Stocks on Wall Street extended declines Wednesday, while the dollar built new gains against its global peers and Treasury yields bumped higher, as investors continue to focus on weakening growth prospects in Europe and Asia while tracking bets on a near-term rate hike in the resilient U.S. economy.
Treasury bond yields dictated much of the trading action on Tuesday, and will likely remain in focus again today, as a wave of new corporate bond sales -- which could total $37 billion this week and more than $120 billion this month -- alongside hefty government bond auctions adds further upward pressure an already volatile market.
Benchmark 10-year note yields, which hit a session high of 4.292% yesterday, rose to 4.284% in the early New York session while 2-year paper rose to 5.014% following ISM data showing a notable jump in services sector activity -- the most important component of U.S. economic growth -- over the month of August, with a subindex of prices paid accelerating firmly from July levels, adding to inflation pressures.
That helped the U.S. dollar index, which tracks the greenback against a basket of six global currency peers, rise to a fresh six-month high of 105.013 in early New York dealing. The index was last marked 0.05% higher on the session at 104.902.
"The ISM Services Sector report underscores the resilience of the largest portion of the economy as the headline print came in higher than expectations, underpinned by a stronger new orders metric," said Quincy Krosby, chief global strategist for LPL Financial in Charlotte. "Unfortunately, the prices paid component moved in the wrong direction -- similar to the higher prices paid in the manufacturing report--edging markedly higher."

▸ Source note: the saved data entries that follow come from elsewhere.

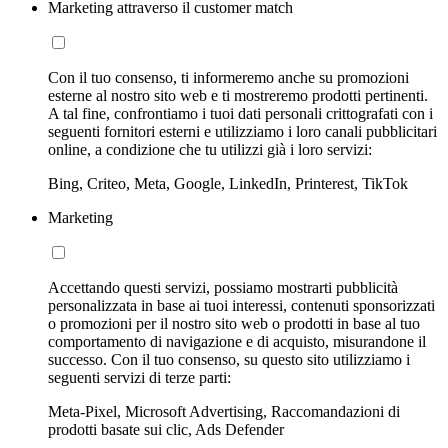
Marketing attraverso il customer match
Con il tuo consenso, ti informeremo anche su promozioni
esterne al nostro sito web e ti mostreremo prodotti pertinenti.
A tal fine, confrontiamo i tuoi dati personali crittografati con i
seguenti fornitori esterni e utilizziamo i loro canali pubblicitari
online, a condizione che tu utilizzi già i loro servizi:
Bing, Criteo, Meta, Google, LinkedIn, Printerest, TikTok
Marketing
Accettando questi servizi, possiamo mostrarti pubblicità
personalizzata in base ai tuoi interessi, contenuti sponsorizzati
o promozioni per il nostro sito web o prodotti in base al tuo
comportamento di navigazione e di acquisto, misurandone il
successo. Con il tuo consenso, su questo sito utilizziamo i
seguenti servizi di terze parti:
Meta-Pixel, Microsoft Advertising, Raccomandazioni di
prodotti basate sui clic, Ads Defender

"This is certainly not good news for a data dependent Fed, as the immediate reaction in the Treasury market saw the ten-year Treasury yield jump higher while equities remain under pressure," she added. "With oil and food prices also higher, this report points to a Fed whose job to quell inflation is certainly not yet quite finished."
Bets on a November rate hike edged higher, to 47.2%, while the odds that the Federal Reserve will hold its benchmark lending rate steady at between 5.25% and 5.5% later this month in Washington were pegged at 91%.
Another set of weak data from Europe overnight, in the form of industrial orders from Germany and retail sales from around the region, added to recession concerns in the world's biggest economic bloc while paring bets on a rate hike next week from the European Central Bank.
Global oil prices were modestly higher in early trading, after hitting a 10-month high and closing over the $90 per barrel mark for the first time this year, following a extension of output cuts from Russia and Saudi Arabia.
Brent crude futures for November delivery, the global pricing benchmark, were last seen 58 cents higher on the session at $90.62 per per barrel. WTI contracts for November, meanwhile, gained 74 cents to trade at $87.43 per barrel.
Heading into the afternoon of the trading day on Wall Street the S&P 500 was marked 44 points, or 0.98% lower while the Dow Jones Industrial Average fell 294 points. The tech-focused Nasdaq was down 187 points thanks to the rise in Treasury yields.
In Europe, the region-wide Stoxx 600 extended its losing streak to a sixth consecutive session, falling 0.56% in Frankfurt trading to close at 454.35 points. In London, the FTSE 100 was down 0.16% on the session even as the pound retreated and energy stocks got a boost from higher oil prices.